• **Assigned task**:
Restate the entries below in full, exactly as they read, but without pictures.
-=-=-=-=-
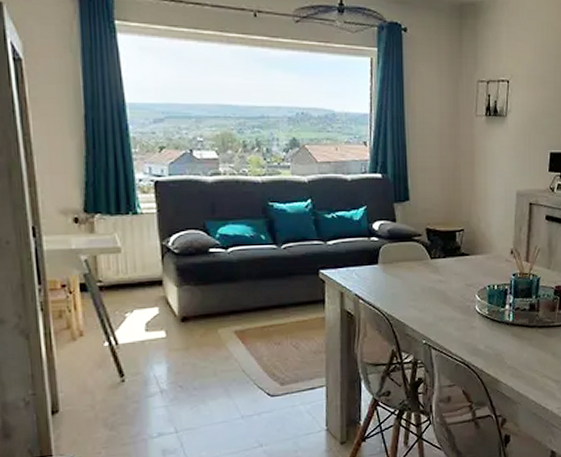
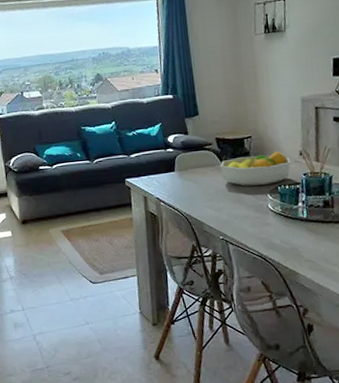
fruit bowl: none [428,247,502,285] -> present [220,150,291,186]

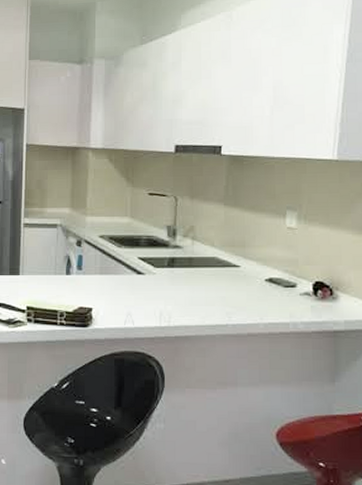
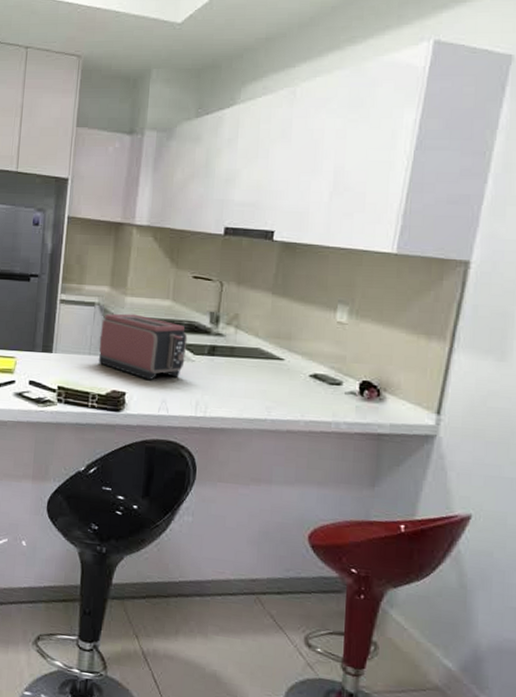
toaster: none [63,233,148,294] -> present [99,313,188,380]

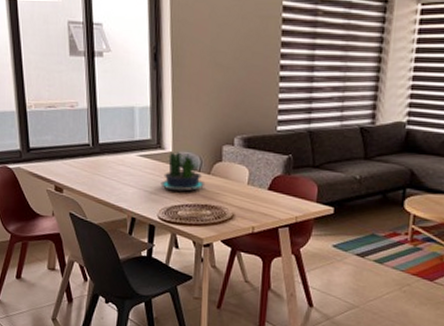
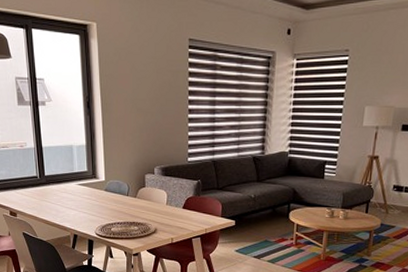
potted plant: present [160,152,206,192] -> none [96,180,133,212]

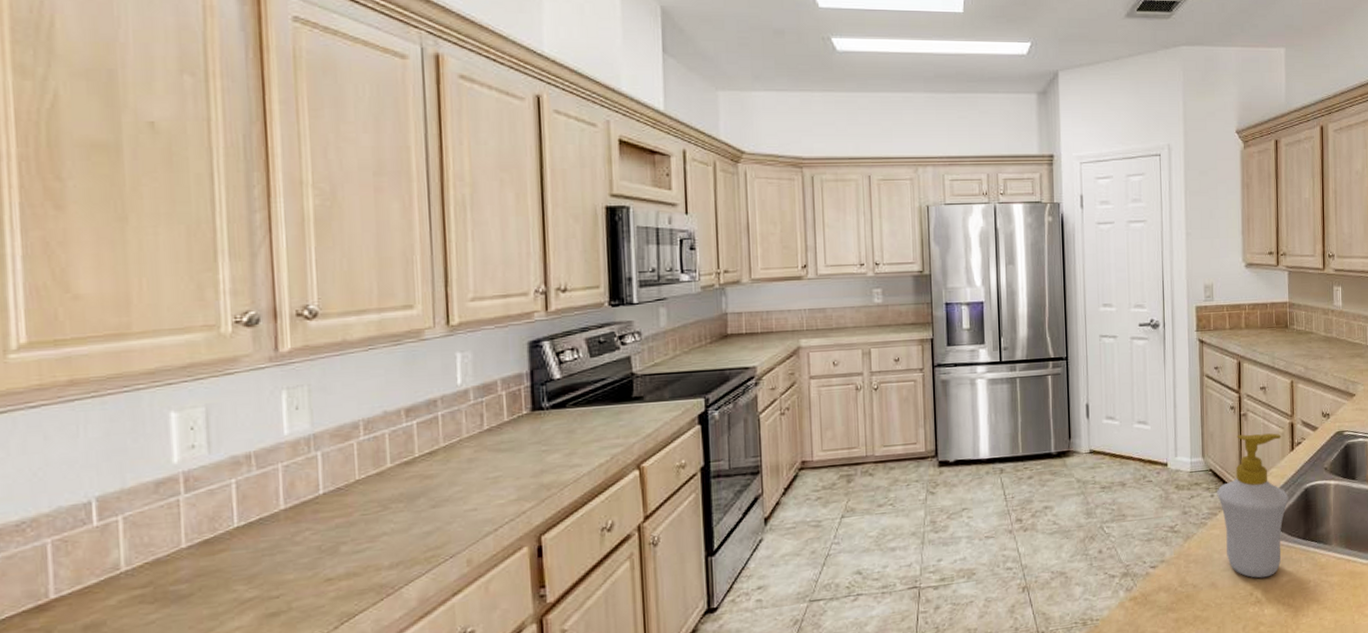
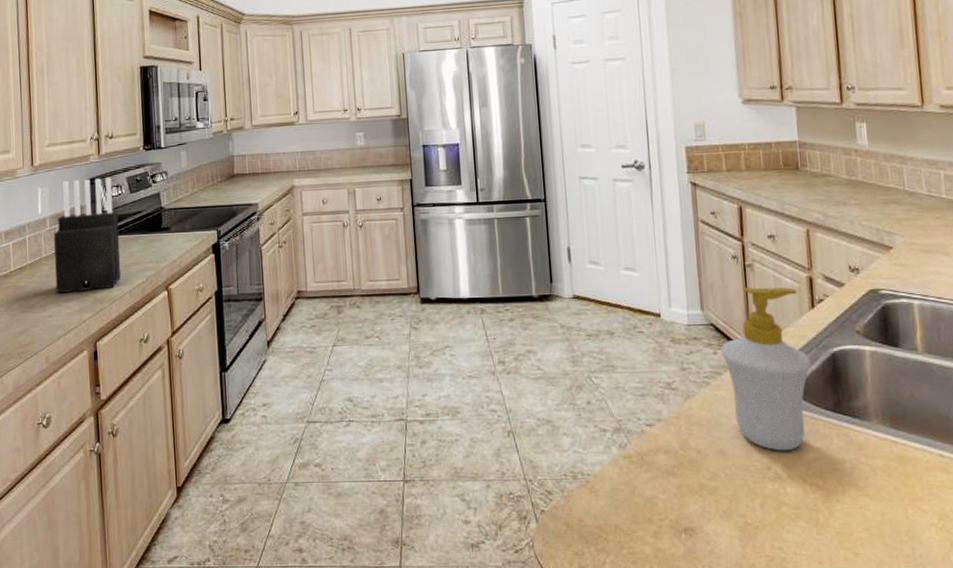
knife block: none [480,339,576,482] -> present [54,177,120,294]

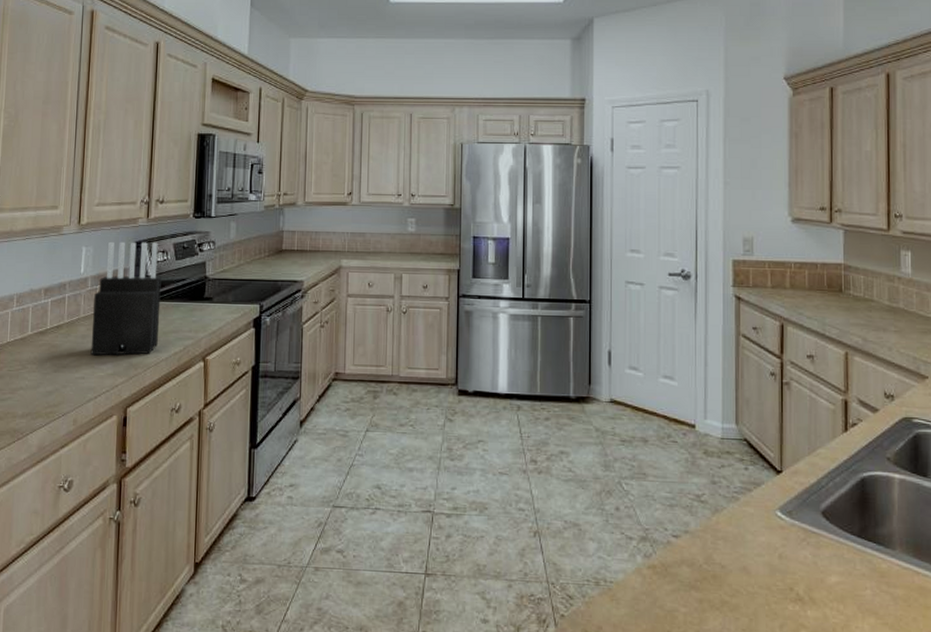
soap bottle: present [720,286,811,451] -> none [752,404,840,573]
-=-=-=-=-
• **Answer box**:
fruit bowl: none [428,247,502,285] -> present [220,150,291,186]

toaster: none [63,233,148,294] -> present [99,313,188,380]

potted plant: present [160,152,206,192] -> none [96,180,133,212]

knife block: none [480,339,576,482] -> present [54,177,120,294]

soap bottle: present [720,286,811,451] -> none [752,404,840,573]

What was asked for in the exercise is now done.